Doing both is not the correct answer.
Some businesses BELIEVE THEY HAVE NO CHOICE but to be “food safety certified” if they want to stay in business.
A Quick Rundown:
- Customers who insist on third-party certification feel that suppliers can be trusted if they are certified by a third party. Those customers who insist on buying “only from certified suppliers” imply that only certified suppliers can be trusted. Thereby, these customers restrict their buying scope and prevent themselves from enlisting non-certified suppliers who may be more trustworthy than some of their “certified” suppliers. In other words, they make themselves more vulnerable (to possible supply availability shortfalls, possible lack of supplier integrity as well as to possible supply safety and quality failures).
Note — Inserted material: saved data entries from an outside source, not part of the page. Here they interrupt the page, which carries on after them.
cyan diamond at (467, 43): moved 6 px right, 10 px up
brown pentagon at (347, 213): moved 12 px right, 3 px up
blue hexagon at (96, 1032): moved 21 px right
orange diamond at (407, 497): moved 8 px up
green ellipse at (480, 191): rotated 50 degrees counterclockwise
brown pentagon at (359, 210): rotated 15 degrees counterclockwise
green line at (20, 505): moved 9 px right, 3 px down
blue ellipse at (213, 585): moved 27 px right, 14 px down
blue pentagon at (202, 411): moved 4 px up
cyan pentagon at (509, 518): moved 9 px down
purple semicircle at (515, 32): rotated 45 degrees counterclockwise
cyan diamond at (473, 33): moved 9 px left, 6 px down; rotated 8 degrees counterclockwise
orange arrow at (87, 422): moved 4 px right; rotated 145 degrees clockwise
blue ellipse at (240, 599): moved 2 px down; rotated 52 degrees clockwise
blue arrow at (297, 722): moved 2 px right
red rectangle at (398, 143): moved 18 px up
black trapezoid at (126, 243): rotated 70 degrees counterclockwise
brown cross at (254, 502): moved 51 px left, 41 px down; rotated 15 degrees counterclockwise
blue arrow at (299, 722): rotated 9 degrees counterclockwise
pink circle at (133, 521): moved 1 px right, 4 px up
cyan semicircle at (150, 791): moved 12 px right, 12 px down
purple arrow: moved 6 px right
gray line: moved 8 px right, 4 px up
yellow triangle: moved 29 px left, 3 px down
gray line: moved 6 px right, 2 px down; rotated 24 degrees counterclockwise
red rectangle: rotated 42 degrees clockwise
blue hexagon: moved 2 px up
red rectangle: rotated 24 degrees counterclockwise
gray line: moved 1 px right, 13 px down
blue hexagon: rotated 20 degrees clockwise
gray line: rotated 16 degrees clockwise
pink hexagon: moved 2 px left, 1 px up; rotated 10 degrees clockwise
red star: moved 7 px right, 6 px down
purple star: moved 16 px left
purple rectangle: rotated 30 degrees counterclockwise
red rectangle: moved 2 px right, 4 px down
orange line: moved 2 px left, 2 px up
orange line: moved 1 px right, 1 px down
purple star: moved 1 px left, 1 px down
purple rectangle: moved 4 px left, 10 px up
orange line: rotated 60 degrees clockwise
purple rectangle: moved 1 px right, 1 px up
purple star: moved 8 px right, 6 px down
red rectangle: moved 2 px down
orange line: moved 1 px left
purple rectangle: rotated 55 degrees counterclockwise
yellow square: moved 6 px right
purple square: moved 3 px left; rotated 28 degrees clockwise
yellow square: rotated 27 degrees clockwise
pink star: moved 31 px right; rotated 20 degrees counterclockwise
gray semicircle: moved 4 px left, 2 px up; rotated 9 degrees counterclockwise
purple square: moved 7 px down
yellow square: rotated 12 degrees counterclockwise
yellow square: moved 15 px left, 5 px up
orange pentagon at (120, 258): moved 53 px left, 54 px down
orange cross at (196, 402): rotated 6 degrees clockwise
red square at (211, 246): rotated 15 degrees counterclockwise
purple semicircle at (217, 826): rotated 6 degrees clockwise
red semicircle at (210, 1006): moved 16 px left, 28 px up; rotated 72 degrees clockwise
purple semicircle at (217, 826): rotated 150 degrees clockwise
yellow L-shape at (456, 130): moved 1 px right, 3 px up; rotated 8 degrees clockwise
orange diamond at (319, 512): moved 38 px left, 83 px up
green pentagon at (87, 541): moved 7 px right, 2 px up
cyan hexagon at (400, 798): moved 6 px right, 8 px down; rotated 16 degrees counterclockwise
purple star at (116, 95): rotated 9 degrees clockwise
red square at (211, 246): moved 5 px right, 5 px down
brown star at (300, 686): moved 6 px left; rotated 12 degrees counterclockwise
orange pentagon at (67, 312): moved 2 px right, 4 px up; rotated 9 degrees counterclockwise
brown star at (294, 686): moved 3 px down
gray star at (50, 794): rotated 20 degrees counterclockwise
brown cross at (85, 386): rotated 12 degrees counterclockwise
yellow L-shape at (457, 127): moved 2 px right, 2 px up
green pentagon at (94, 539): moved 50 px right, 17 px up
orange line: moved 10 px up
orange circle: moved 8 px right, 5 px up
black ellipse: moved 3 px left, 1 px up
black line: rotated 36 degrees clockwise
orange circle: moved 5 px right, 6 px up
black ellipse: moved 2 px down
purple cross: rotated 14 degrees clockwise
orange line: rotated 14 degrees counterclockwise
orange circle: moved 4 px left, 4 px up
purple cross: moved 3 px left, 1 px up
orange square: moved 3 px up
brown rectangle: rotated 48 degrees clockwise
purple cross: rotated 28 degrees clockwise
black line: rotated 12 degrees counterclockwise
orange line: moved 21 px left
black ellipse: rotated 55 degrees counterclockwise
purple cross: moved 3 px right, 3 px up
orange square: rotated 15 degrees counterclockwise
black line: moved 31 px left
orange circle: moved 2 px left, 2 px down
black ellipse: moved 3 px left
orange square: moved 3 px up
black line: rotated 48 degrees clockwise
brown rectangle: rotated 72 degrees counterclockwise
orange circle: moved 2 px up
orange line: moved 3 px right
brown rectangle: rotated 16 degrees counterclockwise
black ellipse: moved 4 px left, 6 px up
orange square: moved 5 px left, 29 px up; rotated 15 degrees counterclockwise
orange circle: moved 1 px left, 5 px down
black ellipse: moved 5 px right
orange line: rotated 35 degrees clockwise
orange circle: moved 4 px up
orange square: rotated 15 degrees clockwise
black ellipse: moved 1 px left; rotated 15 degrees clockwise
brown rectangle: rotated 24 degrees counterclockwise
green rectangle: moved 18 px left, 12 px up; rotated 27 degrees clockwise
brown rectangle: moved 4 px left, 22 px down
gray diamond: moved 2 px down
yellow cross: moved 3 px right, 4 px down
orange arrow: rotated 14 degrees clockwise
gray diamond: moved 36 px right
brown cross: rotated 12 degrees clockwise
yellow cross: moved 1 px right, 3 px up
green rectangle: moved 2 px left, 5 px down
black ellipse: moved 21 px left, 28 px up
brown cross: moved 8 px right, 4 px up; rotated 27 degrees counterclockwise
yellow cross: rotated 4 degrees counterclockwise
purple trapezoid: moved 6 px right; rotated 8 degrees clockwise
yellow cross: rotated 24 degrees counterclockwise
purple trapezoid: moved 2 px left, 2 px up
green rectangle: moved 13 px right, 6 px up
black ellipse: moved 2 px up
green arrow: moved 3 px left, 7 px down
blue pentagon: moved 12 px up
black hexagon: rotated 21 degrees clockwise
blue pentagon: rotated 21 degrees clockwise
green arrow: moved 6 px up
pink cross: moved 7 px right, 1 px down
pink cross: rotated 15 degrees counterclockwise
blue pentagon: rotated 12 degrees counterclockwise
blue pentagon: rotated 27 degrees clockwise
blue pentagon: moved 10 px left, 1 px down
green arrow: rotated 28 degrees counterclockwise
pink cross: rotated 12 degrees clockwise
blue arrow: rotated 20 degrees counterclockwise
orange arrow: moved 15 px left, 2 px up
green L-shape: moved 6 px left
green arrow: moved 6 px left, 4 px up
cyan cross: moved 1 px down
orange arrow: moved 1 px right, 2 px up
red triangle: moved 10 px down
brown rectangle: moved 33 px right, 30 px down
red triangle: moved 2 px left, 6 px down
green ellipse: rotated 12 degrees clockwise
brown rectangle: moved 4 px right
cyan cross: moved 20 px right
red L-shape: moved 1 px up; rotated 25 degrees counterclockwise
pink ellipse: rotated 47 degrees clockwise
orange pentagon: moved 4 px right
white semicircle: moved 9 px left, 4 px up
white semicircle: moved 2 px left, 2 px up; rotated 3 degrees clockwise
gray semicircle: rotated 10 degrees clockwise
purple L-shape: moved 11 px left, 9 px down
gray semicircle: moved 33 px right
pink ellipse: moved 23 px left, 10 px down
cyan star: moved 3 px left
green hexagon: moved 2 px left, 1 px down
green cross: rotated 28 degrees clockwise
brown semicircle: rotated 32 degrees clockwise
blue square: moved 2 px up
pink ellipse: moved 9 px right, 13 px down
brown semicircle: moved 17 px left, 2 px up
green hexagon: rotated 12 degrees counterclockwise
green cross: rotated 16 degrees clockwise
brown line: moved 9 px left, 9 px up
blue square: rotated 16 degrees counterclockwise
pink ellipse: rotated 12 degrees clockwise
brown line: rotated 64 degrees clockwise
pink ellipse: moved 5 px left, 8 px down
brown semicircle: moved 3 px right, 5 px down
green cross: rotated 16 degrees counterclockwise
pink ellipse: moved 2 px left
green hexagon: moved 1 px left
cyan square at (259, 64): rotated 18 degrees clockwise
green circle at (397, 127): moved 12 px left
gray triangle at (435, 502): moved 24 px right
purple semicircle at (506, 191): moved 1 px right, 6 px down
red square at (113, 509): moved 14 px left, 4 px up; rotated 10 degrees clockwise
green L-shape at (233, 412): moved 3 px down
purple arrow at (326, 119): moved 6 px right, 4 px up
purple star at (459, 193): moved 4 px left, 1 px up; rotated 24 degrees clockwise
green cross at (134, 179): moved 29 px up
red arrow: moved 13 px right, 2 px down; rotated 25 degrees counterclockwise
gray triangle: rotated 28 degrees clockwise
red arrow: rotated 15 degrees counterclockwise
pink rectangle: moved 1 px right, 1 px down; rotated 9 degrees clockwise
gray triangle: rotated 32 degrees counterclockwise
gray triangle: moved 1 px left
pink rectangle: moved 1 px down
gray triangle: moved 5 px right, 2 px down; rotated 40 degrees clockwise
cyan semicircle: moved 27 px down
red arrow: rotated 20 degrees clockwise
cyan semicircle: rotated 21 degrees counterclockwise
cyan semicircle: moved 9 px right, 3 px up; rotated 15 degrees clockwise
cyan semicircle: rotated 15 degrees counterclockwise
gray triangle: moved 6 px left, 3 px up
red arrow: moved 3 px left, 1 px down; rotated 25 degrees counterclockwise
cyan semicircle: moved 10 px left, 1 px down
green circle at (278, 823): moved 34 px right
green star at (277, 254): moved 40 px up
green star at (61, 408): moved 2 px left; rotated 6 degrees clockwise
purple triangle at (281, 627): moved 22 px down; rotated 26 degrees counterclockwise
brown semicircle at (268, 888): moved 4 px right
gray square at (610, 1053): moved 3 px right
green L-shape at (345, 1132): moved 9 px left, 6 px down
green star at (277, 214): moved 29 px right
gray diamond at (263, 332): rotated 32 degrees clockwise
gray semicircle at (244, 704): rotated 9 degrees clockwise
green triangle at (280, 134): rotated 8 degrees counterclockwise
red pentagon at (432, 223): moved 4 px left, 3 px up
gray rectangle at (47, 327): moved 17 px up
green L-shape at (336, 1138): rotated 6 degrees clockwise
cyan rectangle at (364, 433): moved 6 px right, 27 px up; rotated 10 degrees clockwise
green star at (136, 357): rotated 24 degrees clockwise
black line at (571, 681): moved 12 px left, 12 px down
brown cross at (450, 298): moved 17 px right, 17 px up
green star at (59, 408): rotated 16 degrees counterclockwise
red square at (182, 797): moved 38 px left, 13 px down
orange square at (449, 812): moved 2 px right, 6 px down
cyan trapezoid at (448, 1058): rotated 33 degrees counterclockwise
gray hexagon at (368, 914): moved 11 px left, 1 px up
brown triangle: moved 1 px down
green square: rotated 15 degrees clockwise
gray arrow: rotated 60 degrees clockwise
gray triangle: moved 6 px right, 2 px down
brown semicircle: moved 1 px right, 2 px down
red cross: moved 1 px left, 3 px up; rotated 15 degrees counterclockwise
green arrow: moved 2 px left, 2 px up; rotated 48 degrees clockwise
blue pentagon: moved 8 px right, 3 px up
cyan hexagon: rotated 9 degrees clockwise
- If trust is gained only through the corroboration of a third-party, it implies that the first party is not trusted and cannot be trusted. Otherwise, (i.e. if the first party is trusted) there would be no need for the third-party corroboration. By implication, the first party that is not trusted must be kept under constant surveillance by the corroborating party. During those moments when the first party that is not trusted is not under the third-party’s surveillance, whatever is produced cannot be trusted. Under current arrangements, the first party is not under surveillance for much longer that they are.So, who are the losers?
Use your resources wisely:
- The product safety certificate that is issued to you by a third party does not provide the best promotion for your product safety and quality assurance efforts; your products do.
- There is not one third party that can truly certify (i.e. guarantee) your consistency in assuring the safety and quality of your products; that guarantee is completely left up to you and the work that you must put into it.
- No third party will assume any liabilities for you in the event of a product failure; you stand alone in that regard.
- Check the fine print on the certificate: You are abandoned to your fate regarding the safety and quality of your product as soon as the third party certificate is issued.
ALL of the resources spent on CERTIFYING food safety programs were diverted to an honest commitment to FORTIFYING food processing operations against food safety and quality failures? Would the industry gain or lose grounds?
Unpredictable food safety failures are like storms. They are leaving trails of devastation as they continue to ravage the food industry. Even certified companies can be undone (check out some of the News Stories). Only well fortified businesses are better able to avoid the stormy paths, or remain standing if struck.
You have heard it said that having a good recall program will save you a lot of money and enable you to maintain customer and consumer confidence. That may very well be true. But let me tell you a secret: Never ship out a bad product and you’ll never have to deal with the cost or aggravation of a recall. If issues can be detected after the product is on the market, the same issues can be detected before they are shipped. In fact, they can be prevented where there is a solid and consistent food safety fortification. Such fortification will not only enable you to maintain consumer confidence, it will also help you to keep consumers alive and well enough to keep coming back for more product.